USING THE INFORMATION:
**A.** In the discussion summary, which decades' anti-abortion agitation in the United States does Mary Fissell compare to the current period of gender backlash?
**B.** Give every timestamp that the discussion summary attaches to a quote from Mary Fissell.

GIVEN TEXT:
BEGIN
— Andy Levy (09:19)
The hosts highlight a viral clip of infamous white nationalist Nick Fuentes admitting “liberals were right about Trump,” echoing liberal critiques of Trump's demagoguery and opportunism.
"Nick Fuentes, welcome to the resistance. Not really. I mean, obviously the funny thing about this is Nick is mad that Trump isn't Nazi enough for him."
— Andy Levy (11:11)
Mary Fissell: Discusses her book, explaining abortion is an ancient practice, and that attempts to ban it rarely succeed—they only make it more dangerous.
"People have always ended pregnancies for as far back in history as we can see... Prohibition rarely works. It just makes abortion more difficult and dangerous."
— Mary Fissell (15:21)
Mary outlines the shifting reasons for abortion's stigmatization—from Ancient Rome through Indigenous Americans to modern times. Indigenous peoples used plant-based remedies; bias in historical accounts comes from European observers.
"In ancient Greece, they already knew abortion was healthcare... In terms of Indigenous Americans, the evidence... is mostly from white explorers... but there are suggestions that they knew about local plants."
— Mary Fissell (17:53, 18:22)
Medication abortion is nothing new; plant knowledge was central for millennia. The “witch” label criminalized women’s medical knowledge during European witch hunts, intertwining fears around sex, medicine, and women's power.
"Those herbal practices were handed down... for a really long time... They created a template for having a panic about witchcraft..."
— Mary Fissell (19:37, 21:04)
Danielle and Mary discuss how labeling women as “witches” was a way to other, control, and punish women wielding knowledge/power.
"To call them witches is to make them some kind of alien Other scary being, when most of these women were poor... they knew things, they had knowledge, they had limited amounts of power through that knowledge. And that scared people."
— Mary Fissell (24:14)
Mary draws a parallel between the anti-abortion fervor of the 1840s–50s (a response to first-wave feminism) and current restrictions following Roe’s fall; both are reactions to perceived gains in women’s autonomy.
"...what we’re living through that kind of period of gender backlash, which is... similar to the first wave of anti-abortion agitation in the United States back in the 1840s and 50s."
— Mary Fissell (25:07)
Victorian and late 18th/19th-century science medicalized women’s bodies as inherently unstable, justifying excluding women from power.
END
SUPPLIED RECORDS:
BEGIN
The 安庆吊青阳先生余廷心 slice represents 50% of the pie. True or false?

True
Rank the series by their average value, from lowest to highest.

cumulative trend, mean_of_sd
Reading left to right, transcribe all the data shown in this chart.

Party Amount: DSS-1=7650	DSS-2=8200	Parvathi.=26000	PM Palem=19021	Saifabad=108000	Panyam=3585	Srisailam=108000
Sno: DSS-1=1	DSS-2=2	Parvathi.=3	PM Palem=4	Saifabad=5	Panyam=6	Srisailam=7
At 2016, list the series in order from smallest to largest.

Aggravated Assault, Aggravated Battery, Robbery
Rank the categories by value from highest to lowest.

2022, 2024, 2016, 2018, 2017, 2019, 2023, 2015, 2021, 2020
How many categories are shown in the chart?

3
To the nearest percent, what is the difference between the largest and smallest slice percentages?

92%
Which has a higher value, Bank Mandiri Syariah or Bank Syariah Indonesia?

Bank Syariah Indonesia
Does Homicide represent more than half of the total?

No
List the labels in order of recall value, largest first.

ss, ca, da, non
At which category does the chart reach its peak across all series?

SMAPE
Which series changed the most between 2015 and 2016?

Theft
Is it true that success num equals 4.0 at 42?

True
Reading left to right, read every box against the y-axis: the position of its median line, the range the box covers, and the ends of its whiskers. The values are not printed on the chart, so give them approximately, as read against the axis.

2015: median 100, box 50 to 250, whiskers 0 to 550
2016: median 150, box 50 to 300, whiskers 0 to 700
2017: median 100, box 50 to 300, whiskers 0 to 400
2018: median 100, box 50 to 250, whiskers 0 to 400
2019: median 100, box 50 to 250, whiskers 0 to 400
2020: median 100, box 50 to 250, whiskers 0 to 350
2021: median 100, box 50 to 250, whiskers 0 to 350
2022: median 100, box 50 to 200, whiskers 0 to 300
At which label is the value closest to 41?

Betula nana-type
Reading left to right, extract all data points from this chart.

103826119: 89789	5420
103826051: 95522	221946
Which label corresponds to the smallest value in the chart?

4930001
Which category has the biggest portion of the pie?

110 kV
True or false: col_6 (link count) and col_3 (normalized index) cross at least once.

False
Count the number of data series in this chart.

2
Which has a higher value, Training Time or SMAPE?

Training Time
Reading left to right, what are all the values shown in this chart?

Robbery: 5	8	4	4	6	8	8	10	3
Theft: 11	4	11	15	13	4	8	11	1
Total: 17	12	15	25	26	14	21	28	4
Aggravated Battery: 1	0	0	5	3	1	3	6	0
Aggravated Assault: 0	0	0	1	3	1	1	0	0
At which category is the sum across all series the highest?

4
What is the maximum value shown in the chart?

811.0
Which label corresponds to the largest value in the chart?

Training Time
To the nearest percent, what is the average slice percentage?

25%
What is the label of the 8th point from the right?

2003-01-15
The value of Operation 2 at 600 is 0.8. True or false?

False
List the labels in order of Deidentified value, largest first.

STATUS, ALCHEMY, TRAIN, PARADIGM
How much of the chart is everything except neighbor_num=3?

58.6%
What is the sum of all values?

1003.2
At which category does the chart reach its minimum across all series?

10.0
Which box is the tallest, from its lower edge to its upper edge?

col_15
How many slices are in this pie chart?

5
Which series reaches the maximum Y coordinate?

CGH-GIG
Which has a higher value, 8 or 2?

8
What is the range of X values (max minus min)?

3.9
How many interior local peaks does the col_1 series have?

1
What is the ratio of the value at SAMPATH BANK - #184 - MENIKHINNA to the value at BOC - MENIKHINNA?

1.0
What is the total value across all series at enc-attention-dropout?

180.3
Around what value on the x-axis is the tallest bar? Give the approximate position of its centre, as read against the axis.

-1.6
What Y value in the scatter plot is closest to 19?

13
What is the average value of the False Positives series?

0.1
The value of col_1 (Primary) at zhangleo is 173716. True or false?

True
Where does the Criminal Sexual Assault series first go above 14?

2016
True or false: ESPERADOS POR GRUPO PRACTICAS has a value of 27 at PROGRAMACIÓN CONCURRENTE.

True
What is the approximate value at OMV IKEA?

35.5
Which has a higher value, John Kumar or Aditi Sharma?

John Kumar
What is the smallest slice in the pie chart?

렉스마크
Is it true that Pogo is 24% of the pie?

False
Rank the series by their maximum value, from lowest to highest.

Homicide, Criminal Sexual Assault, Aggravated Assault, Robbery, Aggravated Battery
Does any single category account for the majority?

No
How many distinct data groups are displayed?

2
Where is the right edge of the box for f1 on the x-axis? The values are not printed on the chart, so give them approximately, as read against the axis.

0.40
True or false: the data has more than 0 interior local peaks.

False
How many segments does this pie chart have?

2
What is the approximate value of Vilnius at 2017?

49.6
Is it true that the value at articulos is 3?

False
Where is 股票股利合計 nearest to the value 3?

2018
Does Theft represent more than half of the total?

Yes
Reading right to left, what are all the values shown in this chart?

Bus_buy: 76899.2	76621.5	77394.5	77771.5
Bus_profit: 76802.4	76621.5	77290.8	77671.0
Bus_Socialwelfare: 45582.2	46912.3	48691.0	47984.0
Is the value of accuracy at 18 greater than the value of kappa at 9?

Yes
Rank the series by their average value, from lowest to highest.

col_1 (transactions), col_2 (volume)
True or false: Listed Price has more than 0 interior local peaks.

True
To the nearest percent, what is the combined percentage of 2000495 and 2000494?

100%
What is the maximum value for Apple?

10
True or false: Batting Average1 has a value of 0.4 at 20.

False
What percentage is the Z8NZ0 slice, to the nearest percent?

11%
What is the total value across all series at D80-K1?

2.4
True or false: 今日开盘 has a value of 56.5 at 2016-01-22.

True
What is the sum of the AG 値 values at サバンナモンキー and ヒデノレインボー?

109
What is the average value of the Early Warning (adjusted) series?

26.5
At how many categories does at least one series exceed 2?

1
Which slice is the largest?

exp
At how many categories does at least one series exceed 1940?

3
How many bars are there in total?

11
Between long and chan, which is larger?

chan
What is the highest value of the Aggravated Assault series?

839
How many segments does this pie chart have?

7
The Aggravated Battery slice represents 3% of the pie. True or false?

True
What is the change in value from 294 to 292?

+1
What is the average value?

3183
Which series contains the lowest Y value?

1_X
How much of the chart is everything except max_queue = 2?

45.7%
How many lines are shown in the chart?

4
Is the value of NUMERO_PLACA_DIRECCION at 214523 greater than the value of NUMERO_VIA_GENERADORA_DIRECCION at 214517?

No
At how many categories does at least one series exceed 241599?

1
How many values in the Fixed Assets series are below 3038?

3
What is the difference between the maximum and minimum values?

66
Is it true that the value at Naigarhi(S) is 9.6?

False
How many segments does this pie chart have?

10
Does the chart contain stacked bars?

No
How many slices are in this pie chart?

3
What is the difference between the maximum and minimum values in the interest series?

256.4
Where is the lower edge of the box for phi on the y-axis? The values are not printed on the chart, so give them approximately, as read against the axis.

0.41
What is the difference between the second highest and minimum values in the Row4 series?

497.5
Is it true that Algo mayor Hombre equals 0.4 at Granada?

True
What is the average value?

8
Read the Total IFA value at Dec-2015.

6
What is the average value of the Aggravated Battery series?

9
END
REPLIES:
**A.** The 1840s and 50s.

**B.** 15:21, 17:53, 18:22, 19:37, 21:04, 24:14, 25:07